Çalışma Maddesi ▸ Otizm metnine göre otizm fark edildiğinde erken tedavinin neden önemli olduğunu açıklayınız.

Metin Bölümü ▸
İçindekiler
Otizm Nedir?
Otizm hastalığı yaşamın ilk üç senesinde kendini gösterip, kişinin yaşam boyunca kendisini bırakmayacak bir hastalık çeşididir. Sosyal etkileşimlerde problem, sosyal veya sosyal olmayan konularda iletişim problemi yaşaması, birbirini tekrar eden davranışlar ve kısıtlı ilgi alanları ile dışarıya yansıyan bu hastalık bir tür gelişim bozukluğudur.
Otizm nedir adı altında açılan bir çok seminerde de anlatılan bu konu ciddi ve önem verilmesi gereken bir durumdur. Günümüz çağında her 110 çocuktan biri bu hastalıktan etkilenmektedir. Geçmiş çağlarda adı bile duyulmayan bu hastalık son dönemlerde kendini bir hayli çok gündeme getirmektedir.
Otizm hastalığında beyin bölgesinde eş zamanlı çalışmalar gerçekleşmez. İletişim kurma bir hayli zorlaşır. Otizmin fark edilmesi dahilinde erken tedavi durumun daha kötüye gitmesini önleyip çocuktan ileriki yaşlarda daha çok verim alınması sağlanmaktadır.
Otizm nedir sorusunun en basit ve net cevabı bu olmakla birlikte neden olduğuna dair henüz net bir açıklama bulunmamaktadır. Genetik problemlerden ötürü oluştuğunu düşünen bilim adamları buna sebep olan geni araştırmaktadırlar. Bir takım insanların bu hastalığa kızamık ve kabakulak gibi çocuk aşılarının sebep olduğunu savunmaktadır.

Kayıtlı veri girdileri:
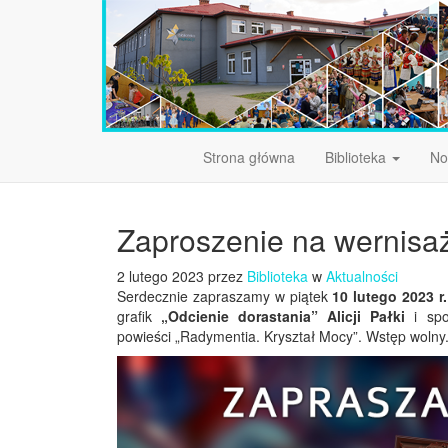
Strona główna
Biblioteka
No
Zaproszenie na wernisaż
2 lutego 2023 przez
Biblioteka
w
Aktualności
Serdecznie zapraszamy w piątek
10 lutego 2023 r
grafik
„Odcienie dorastania” Alicji Pałki
i spo
powieści „Radymentia. Kryształ Mocy”.
Wstęp wolny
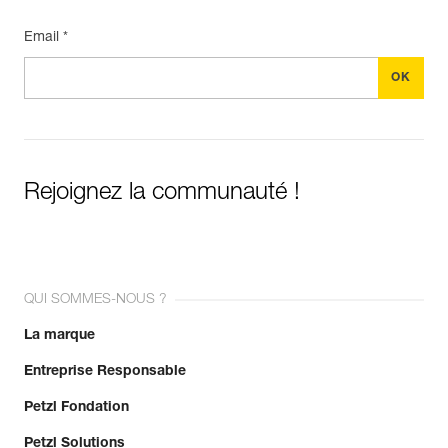
Email *
Rejoignez la communauté !
QUI SOMMES-NOUS ?
La marque
Entreprise Responsable
Petzl Fondation
Petzl Solutions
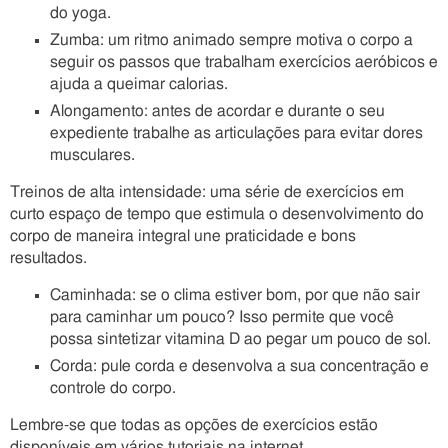
do yoga.
Zumba: um ritmo animado sempre motiva o corpo a
seguir os passos que trabalham exercícios aeróbicos e
ajuda a queimar calorias.
Alongamento: antes de acordar e durante o seu
expediente trabalhe as articulações para evitar dores
musculares.
Treinos de alta intensidade: uma série de exercícios em
curto espaço de tempo que estimula o desenvolvimento do
corpo de maneira integral une praticidade e bons
resultados.
Caminhada: se o clima estiver bom, por que não sair
para caminhar um pouco? Isso permite que você
possa sintetizar vitamina D ao pegar um pouco de sol.
Corda: pule corda e desenvolva a sua concentração e
controle do corpo.
Lembre-se que todas as opções de exercícios estão
disponíveis em vários tutoriais na internet.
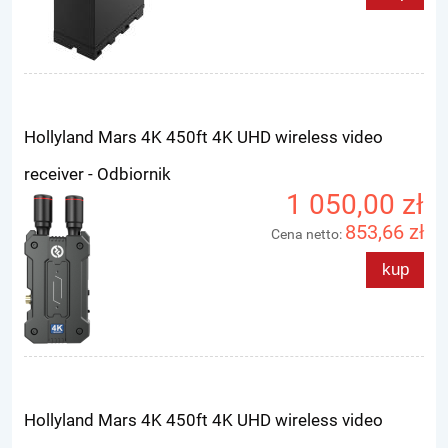
Hollyland Mars 4K 450ft 4K UHD wireless video
receiver - Odbiornik
1 050,00 zł
853,66 zł
Cena netto:
kup
Hollyland Mars 4K 450ft 4K UHD wireless video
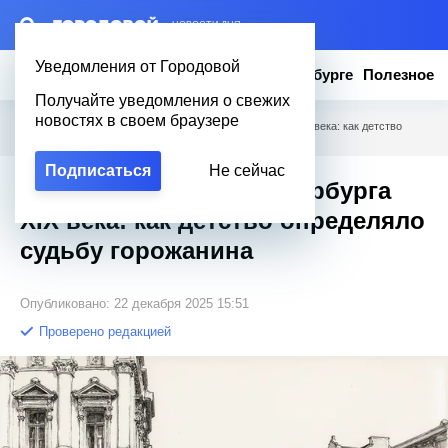
– НОВОСТИ ДНЯ
Уведомления от Городовой
Новости
Эксклюзив
Вопросы о Петербурге
Полезное
Получайте уведомления о свежих
новостях в своем браузере
Городовой
/
Учеба
/
Сословные школы Петербурга XIX века: как детство
определяло судьбу горожанина
Подписаться
Не сейчас
Сословные школы Петербурга
XIX века: как детство определяло
судьбу горожанина
Опубликовано: 22 декабря 2025 15:51
Проверено редакцией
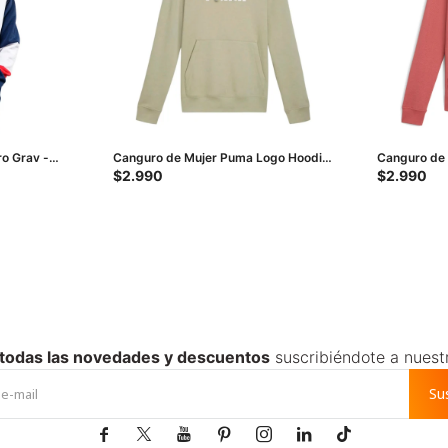
o Grav -
Canguro de Mujer Puma Logo Hoodie
Canguro de
Fl - Verde
Hoodie - Roj
$
2.990
$
2.990
 todas las novedades y descuentos
suscribiéndote a nuest
Su







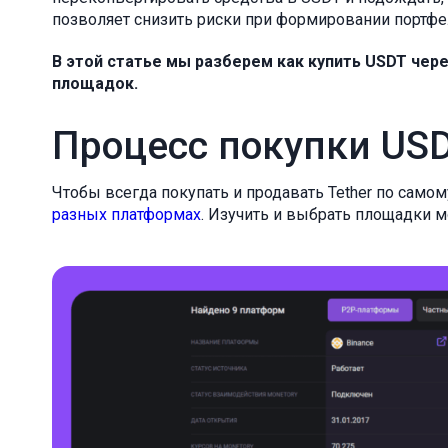
позволяет снизить риски при формировании портфе
В этой статье мы разберем как купить USDT чере
площадок.
Процесс покупки USD
Чтобы всегда покупать и продавать Tether по само
разных платформах
. Изучить и выбрать площадки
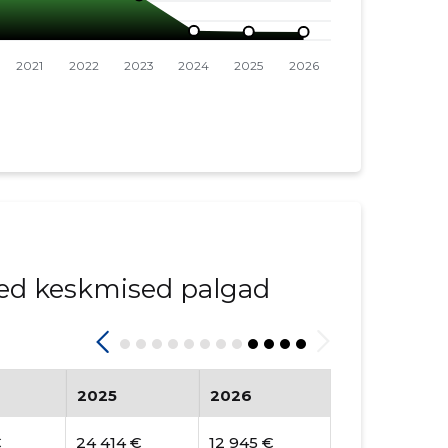
ed keskmised palgad
2025
2026
€
24 414 €
12 945 €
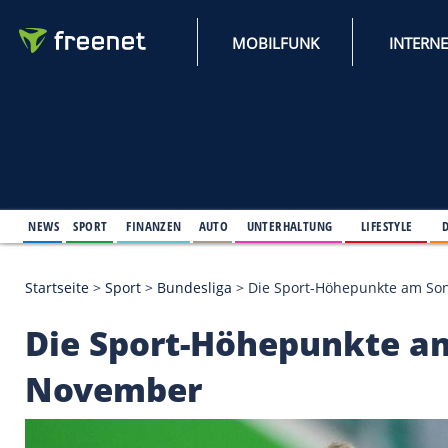
MOBILFUNK
NEWS
SPORT
FINANZEN
AUTO
UNTERHALTUNG
L
Startseite
>
Sport
>
Bundesliga
>
Die Sport-Höhepu
Die Sport-Höhepunkt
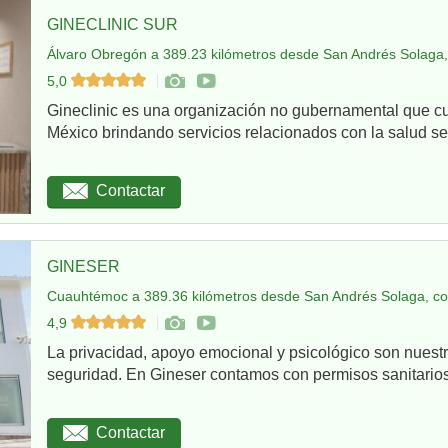
GINECLINIC SUR
Álvaro Obregón a 389.23 kilómetros desde San Andrés Solaga,
5,0
Gineclinic es una organización no gubernamental que c
México brindando servicios relacionados con la salud sex
Contactar
GINESER
Cuauhtémoc a 389.36 kilómetros desde San Andrés Solaga, co
4,9
La privacidad, apoyo emocional y psicológico son nuestr
seguridad. En Gineser contamos con permisos sanitarios 
Contactar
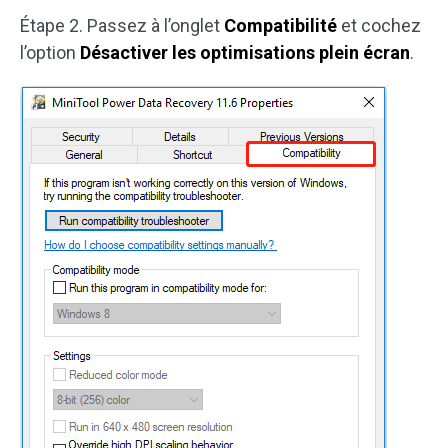
Étape 2. Passez à l’onglet
Compatibilité
et cochez
l’option
Désactiver les optimisations plein écran
.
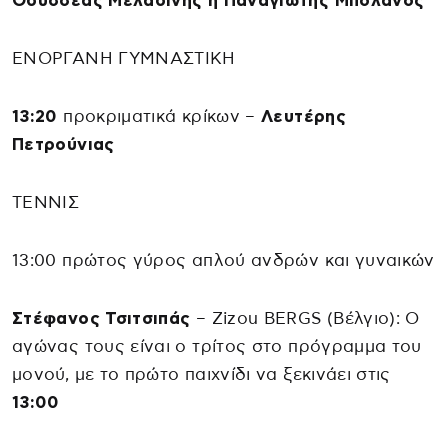
Οδυσσέας Μελαδίνης ή Παναγιώτης Μπολάνος
ΕΝΟΡΓΑΝΗ ΓΥΜΝΑΣΤΙΚΗ
13:20
προκριματικά κρίκων –
Λευτέρης
Πετρούνιας
ΤΕΝΝΙΣ
13:00 πρώτος γύρος απλού ανδρών και γυναικών
Στέφανος Τσιτσιπάς
– Zizou BERGS (Βέλγιο): Ο
αγώνας τους είναι ο τρίτος στο πρόγραμμα του
μονού, με το πρώτο παιχνίδι να ξεκινάει στις
13:00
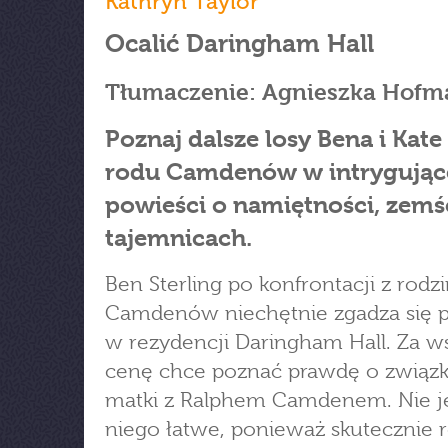
Kathryn Taylor
Ocalić Daringham Hall
Tłumaczenie: Agnieszka Hof
Poznaj dalsze losy Bena i Kate
rodu Camdenów w intrygując
powieści o namiętności, zemśc
tajemnicach.
Ben Sterling po konfrontacji z rodz
Camdenów niechętnie zgadza się 
w rezydencji Daringham Hall. Za w
cenę chce poznać prawdę o związk
matki z Ralphem Camdenem. Nie jes
niego łatwe, ponieważ skutecznie 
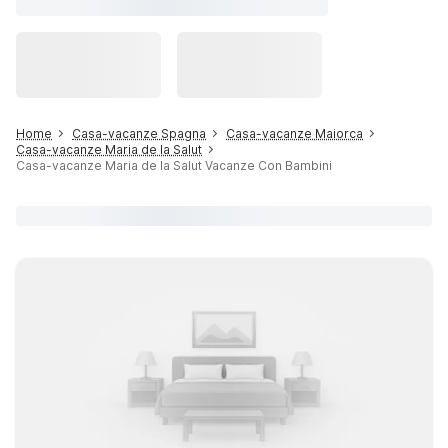
Home
Casa-vacanze Spagna
Casa-vacanze Maiorca
Casa-vacanze Maria de la Salut
Casa-vacanze Maria de la Salut Vacanze Con Bambini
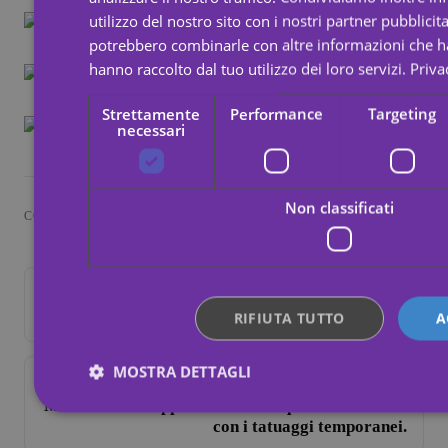
utilizzo del nostro sito con i nostri partner pubblicita
potrebbero combinarle con altre informazioni che ha
hanno raccolto dal tuo utilizzo dei loro servizi.
Priva
Strettamente
Performance
Targeting
necessari
Non classificati
CONDIVIDI
PRECEDENTE
Diventa il creatore del tuo tatuaggio
RIFIUTA TUTTO
A
MOSTRA DETTAGLI
SUCCESSIVO
Mostra il tuo supporto alla tua squadra del cuore
con i tatuaggi temporanei.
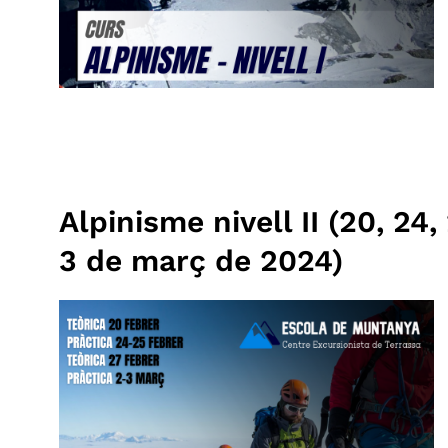
Alpinisme nivell II (20, 24, 
3 de març de 2024)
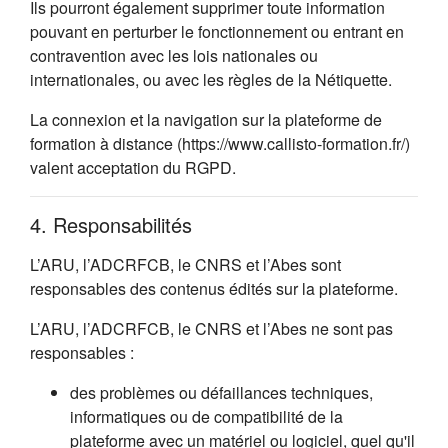
Ils pourront également supprimer toute information
pouvant en perturber le fonctionnement ou entrant en
contravention avec les lois nationales ou
internationales, ou avec les règles de la Nétiquette.
La connexion et la navigation sur la plateforme de
formation à distance (https://www.callisto-formation.fr/)
valent acceptation du RGPD.
4. Responsabilités
L’ARU, l’ADCRFCB, le CNRS et l’Abes sont
responsables des contenus édités sur la plateforme.
L’ARU, l’ADCRFCB, le CNRS et l’Abes ne sont pas
responsables :
des problèmes ou défaillances techniques,
informatiques ou de compatibilité de la
plateforme avec un matériel ou logiciel, quel qu'il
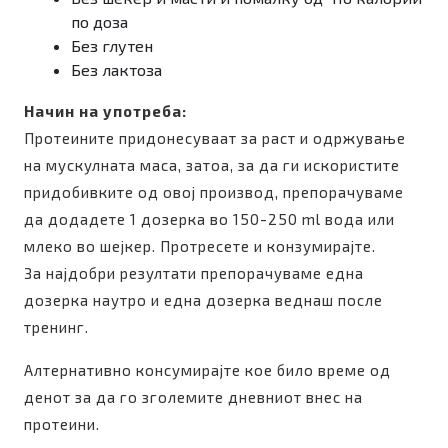
по доза
Без глутен
Без лактоза
Начин на употреба:
Протеините придонесуваат за раст и одржување
на мускулната маса, затоа, за да ги искористите
придобивките од овој производ, препорачуваме
да додадете 1 дозерка во 150-250 ml вода или
млеко во шејкер. Протресете и конзумирајте.
За најдобри резултати препорачуваме една
дозерка наутро и една дозерка веднаш после
тренинг.
Алтернативно консумирајте кое било време од
денот за да го зголемите дневниот внес на
протеини.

Alıştırma Yanıtı ▸ Erken tedavi, durumun daha kötüye gitmesini önler. Ayrıca çocuktan ileriki yaşlarda daha çok verim alınmasını sağlar.